In one week, first single Somewhere I Belong went to No. 2 at active- and modern-rock radio, formats that some predicted might resist welcoming back a band that prevailed at more mainstream Top 40 stations.

"Linkin Park did a pretty good job of protecting its rock credibility despite all the Top 40 airplay," says Sean Ross, editor of Airplay Monitor. "The irony is that Top 40 hasn't jumped on this record, even though it's practically a power ballad."

Though Bennington says he values artistry over commerce, the band's newfound financial stability "afforded us the opportunity to make music without having to find a job or worry about paying bills."

The band's ambitions were never fueled by the clichéd rock 'n' roll quest for sex, drugs and riches.

"You don't have to be a rock star to get that," Bennington says. "Any of us could have been successful at something else. We're all educated and driven. But we want to be remembered for music."

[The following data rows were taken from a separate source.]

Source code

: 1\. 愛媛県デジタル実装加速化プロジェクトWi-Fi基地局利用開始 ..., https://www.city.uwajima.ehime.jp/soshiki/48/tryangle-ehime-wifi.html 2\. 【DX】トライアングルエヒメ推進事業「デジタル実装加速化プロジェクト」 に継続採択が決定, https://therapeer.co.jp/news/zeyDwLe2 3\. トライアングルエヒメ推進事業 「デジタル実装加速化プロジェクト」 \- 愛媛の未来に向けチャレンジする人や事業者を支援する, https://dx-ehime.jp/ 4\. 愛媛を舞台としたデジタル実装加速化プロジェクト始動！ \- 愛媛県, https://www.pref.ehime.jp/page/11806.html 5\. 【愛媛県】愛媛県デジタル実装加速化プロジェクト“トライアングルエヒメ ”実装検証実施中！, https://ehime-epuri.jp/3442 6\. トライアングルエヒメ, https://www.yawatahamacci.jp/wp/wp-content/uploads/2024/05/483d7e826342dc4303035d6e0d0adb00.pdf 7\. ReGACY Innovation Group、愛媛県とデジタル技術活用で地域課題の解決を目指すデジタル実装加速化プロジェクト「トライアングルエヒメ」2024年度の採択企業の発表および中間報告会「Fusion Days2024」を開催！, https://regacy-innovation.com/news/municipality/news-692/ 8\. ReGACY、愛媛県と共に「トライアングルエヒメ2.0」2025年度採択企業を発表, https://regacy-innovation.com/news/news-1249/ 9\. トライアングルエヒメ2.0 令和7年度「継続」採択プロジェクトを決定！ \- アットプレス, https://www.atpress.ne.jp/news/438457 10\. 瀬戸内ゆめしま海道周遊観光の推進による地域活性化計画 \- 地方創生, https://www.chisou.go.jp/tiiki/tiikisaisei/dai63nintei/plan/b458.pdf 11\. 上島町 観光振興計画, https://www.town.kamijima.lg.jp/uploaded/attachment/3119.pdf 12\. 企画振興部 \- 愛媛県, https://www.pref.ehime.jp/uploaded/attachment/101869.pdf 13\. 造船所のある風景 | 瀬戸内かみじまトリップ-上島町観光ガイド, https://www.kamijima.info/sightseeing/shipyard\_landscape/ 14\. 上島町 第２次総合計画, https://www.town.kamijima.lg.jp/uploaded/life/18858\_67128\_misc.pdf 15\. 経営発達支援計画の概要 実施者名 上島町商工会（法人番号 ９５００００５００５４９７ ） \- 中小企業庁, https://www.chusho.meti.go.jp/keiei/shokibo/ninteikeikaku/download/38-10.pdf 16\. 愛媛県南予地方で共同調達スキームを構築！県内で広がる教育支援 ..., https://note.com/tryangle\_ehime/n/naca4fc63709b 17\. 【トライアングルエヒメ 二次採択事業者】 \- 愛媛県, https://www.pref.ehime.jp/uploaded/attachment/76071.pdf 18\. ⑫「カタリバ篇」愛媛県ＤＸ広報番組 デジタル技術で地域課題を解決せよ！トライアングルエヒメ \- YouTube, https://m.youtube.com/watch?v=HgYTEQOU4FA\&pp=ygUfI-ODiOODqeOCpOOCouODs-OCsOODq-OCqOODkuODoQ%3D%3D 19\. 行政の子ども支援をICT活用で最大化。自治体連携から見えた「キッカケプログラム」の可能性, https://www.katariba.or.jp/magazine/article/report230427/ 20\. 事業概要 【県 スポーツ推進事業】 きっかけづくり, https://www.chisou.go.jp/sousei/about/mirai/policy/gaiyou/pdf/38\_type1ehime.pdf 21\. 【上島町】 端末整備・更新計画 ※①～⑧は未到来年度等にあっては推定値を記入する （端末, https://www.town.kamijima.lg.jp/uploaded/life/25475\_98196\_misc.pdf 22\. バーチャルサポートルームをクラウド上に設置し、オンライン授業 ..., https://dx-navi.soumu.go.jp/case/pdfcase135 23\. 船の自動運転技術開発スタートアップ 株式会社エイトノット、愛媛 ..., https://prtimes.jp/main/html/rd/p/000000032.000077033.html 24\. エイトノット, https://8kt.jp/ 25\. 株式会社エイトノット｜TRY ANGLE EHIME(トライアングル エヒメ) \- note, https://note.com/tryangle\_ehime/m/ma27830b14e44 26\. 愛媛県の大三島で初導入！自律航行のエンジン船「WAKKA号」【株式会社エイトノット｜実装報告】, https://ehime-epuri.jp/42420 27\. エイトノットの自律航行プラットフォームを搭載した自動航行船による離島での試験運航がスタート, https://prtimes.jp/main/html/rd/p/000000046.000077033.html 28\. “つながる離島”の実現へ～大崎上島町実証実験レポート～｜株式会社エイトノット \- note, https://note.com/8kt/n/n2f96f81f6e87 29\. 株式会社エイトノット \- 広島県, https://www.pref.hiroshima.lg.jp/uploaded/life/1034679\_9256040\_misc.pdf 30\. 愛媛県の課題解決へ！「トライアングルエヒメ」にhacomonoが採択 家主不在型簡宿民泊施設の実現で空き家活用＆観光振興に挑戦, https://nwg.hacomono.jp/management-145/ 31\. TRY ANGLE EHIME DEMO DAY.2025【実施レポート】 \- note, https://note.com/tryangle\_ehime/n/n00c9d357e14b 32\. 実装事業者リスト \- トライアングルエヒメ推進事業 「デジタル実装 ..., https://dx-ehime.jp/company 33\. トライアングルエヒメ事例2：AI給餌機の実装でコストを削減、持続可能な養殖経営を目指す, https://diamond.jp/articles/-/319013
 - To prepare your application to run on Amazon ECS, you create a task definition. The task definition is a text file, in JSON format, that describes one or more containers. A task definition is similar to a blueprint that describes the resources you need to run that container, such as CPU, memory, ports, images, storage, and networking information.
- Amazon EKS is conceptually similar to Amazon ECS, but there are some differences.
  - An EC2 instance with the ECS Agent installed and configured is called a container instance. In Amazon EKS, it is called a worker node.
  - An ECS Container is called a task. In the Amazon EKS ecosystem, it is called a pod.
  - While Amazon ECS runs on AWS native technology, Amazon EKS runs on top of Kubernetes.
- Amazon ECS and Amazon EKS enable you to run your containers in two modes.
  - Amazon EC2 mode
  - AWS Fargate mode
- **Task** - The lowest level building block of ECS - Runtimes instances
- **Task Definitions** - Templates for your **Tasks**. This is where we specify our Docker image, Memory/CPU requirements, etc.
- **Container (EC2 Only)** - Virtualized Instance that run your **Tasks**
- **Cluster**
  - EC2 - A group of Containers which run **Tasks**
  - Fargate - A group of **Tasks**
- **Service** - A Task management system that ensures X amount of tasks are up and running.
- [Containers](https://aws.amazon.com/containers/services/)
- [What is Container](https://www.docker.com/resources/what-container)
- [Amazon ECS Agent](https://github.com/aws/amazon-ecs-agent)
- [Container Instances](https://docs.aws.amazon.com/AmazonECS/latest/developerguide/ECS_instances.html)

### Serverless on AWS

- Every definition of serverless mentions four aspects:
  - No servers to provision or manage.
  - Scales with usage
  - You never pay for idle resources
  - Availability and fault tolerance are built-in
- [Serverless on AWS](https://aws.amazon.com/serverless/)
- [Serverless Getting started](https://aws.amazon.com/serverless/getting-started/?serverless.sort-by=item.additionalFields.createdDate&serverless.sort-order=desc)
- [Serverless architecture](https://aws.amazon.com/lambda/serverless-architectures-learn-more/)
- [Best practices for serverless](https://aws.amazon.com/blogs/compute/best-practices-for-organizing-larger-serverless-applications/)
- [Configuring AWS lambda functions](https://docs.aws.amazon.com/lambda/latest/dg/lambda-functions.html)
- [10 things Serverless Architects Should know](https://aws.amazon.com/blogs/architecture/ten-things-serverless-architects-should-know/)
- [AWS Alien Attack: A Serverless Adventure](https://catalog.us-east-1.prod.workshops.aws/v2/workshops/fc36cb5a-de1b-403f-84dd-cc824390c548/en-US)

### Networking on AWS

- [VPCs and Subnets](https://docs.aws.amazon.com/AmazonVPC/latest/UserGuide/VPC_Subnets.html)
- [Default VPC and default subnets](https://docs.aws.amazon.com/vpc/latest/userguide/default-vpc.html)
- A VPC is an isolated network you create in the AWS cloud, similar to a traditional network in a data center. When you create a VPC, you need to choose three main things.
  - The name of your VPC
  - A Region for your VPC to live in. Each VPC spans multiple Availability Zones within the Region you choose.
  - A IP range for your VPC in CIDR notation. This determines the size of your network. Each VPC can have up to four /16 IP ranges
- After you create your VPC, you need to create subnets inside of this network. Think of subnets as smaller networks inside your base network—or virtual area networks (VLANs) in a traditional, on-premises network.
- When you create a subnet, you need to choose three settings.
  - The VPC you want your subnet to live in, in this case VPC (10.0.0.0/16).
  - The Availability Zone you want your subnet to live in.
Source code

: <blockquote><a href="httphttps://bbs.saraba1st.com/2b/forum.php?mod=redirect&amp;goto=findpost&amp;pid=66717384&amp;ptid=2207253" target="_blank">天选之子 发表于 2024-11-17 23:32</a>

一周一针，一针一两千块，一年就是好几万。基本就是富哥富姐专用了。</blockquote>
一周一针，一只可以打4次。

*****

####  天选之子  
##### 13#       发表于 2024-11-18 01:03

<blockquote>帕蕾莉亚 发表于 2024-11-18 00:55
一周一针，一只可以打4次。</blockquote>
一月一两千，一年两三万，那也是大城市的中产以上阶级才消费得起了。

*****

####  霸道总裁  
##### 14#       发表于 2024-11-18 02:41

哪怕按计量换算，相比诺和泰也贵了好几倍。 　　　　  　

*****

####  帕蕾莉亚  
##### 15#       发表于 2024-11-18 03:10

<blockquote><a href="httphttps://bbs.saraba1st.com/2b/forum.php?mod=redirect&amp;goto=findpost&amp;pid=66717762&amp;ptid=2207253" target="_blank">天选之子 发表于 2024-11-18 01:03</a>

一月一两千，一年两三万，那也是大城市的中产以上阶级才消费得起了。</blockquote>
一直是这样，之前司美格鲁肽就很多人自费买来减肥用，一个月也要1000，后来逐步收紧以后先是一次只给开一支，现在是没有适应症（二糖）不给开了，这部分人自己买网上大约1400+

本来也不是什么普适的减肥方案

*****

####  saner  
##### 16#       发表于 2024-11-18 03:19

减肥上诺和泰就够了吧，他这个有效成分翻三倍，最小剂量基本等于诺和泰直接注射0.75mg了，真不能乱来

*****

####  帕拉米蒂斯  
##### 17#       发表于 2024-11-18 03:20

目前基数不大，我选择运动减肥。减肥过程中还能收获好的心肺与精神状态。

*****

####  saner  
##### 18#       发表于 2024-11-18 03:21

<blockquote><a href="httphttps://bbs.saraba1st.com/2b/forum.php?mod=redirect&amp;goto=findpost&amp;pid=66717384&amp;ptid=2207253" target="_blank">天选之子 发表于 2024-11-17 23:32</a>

After wrapping up a club trek, Linkin Park will launch the Projekt Revolution arena tour April 8 and join Metallica on the Summer Sanitarium tour in July. The band, which was on tour in Germany during the 9/11 attacks, won't let war in Iraq alter its itinerary.

"Even though people say entertainment thrives in times of war, I don't like to think of using world chaos as a marketing tool," Bennington says. "You have to keep going. We're going to make music in good times and bad. The truth is, when everyone's happy, music is great. When everybody's sad, music's even better."